Evercore needed a way to shut down lateral movement across a complex, high-value financial environment without adding operational friction or deploying intrusive agents. Traditional approaches – manual access controls, privileged group clean-up, and network segmentation via firewalls – required an extraordinary amount of effort and still left exploitable internal pathways open.
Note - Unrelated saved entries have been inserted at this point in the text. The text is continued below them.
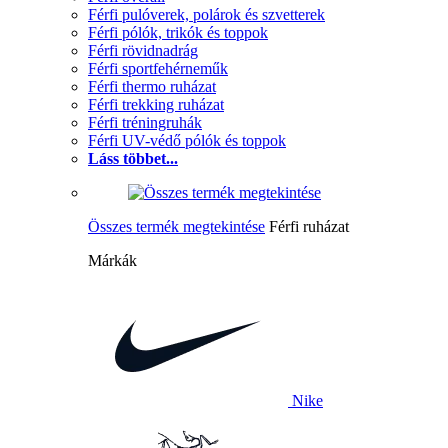
Férfi pulóverek, polárok és szvetterek
Férfi pólók, trikók és toppok
Férfi rövidnadrág
Férfi sportfehérneműk
Férfi thermo ruházat
Férfi trekking ruházat
Férfi tréningruhák
Férfi UV-védő pólók és toppok
Láss többet...
Összes termék megtekintése
Férfi ruházat
Márkák
Nike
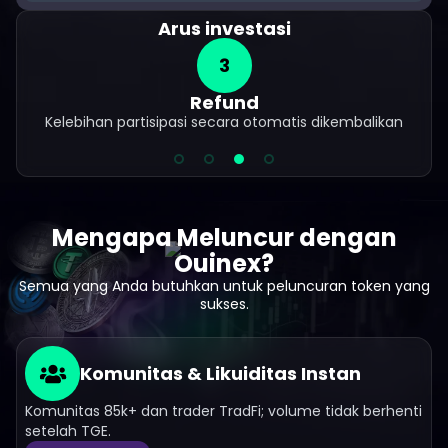
Arus investasi
4
Vesting
Tranche otomatis dikreditkan ke Dompet Ouinex Anda
Mengapa Meluncur dengan
Ouinex?
Semua yang Anda butuhkan untuk peluncuran token yang
sukses.
Komunitas & Likuiditas Instan
Komunitas 85k+ dan trader TradFi; volume tidak berhenti
setelah TGE.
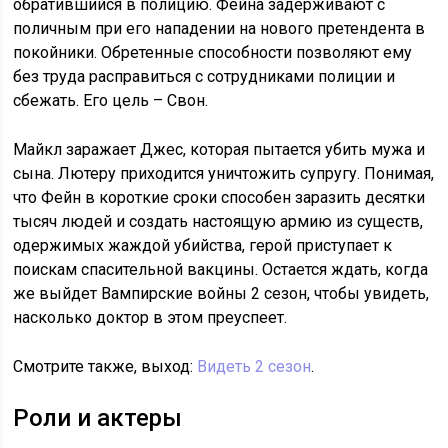
обратившийся в полицию. Фейна задерживают с
поличным при его нападении на нового претендента в
покойники. Обретенные способности позволяют ему
без труда расправиться с сотрудниками полиции и
сбежать. Его цель – Свон.
Майкл заражает Джес, которая пытается убить мужа и
сына. Лютеру приходится уничтожить супругу. Понимая,
что Фейн в короткие сроки способен заразить десятки
тысяч людей и создать настоящую армию из существ,
одержимых жаждой убийства, герой приступает к
поискам спасительной вакцины. Остается ждать, когда
же выйдет Вампирские войны 2 сезон, чтобы увидеть,
насколько доктор в этом преуспеет.
Смотрите также, выход:
Видеть 2 сезон
.
Роли и актеры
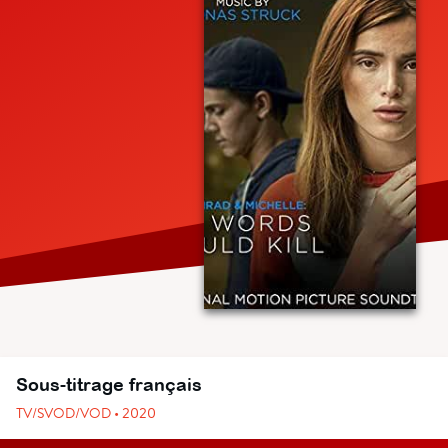
Sous-titrage français
TV/SVOD/VOD • 2020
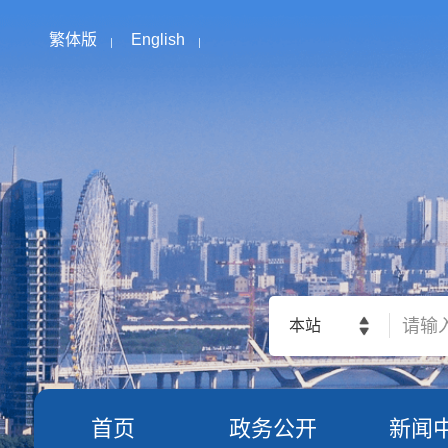
繁体版
English
本站
首页
政务公开
新闻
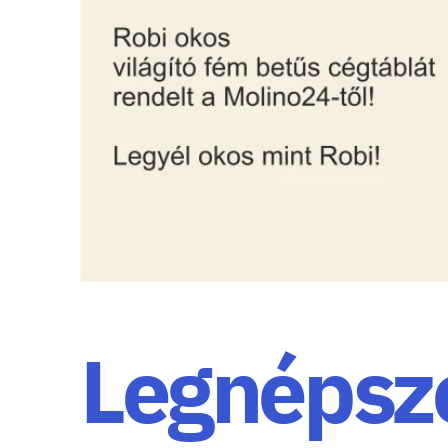
Legnépsz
Identity governance introduced its own challenges: too many privileged users, too much implicit trust, and no practical way to enforce consistent, least-privilege access across devices, locations, and workflows. In a sector where audit scrutiny is intense and attackers are sophisticated, Evercore needed a fundamentally different approach to controlling movement inside the enterprise.

Solution

Evercore selected Zero Networks as a cornerstone technology to unify network segmentation and identity-based access controls in a single, automated platform. Zero Networks automatically learned legitimate communication patterns across servers, workloads, and users – then enforced least-privilege access by default, closing unnecessary pathways that attackers rely on. All privileged access now requires MFA, allowing Evercore to tell auditors, “It doesn’t matter who’s in the domain admin group – they can’t do anything without two-factor.”

Result

We had six findings in our penetration test, and every one of them would have been prevented or mitigated with Zero Networks. There’s not one other product we have that could have come close... Zero Networks is a cornerstone piece of security technology. You can’t take a piece of Palo Alto and a piece of CrowdStrike and get what Zero does.

Chris Turek, CIO, Evercore

With Zero, Evercore achieved military-grade security without restricting how employees work, where they work, or the devices they use. Lateral movement is instantly contained, privileged access is tightly enforced through MFA, and identity segmentation extends Zero’s value even further. Zero's ease of deployment and management has won the platform a leading role in Evercore’s next-generation security architecture – a true cornerstone platform that simplifies network and identity control.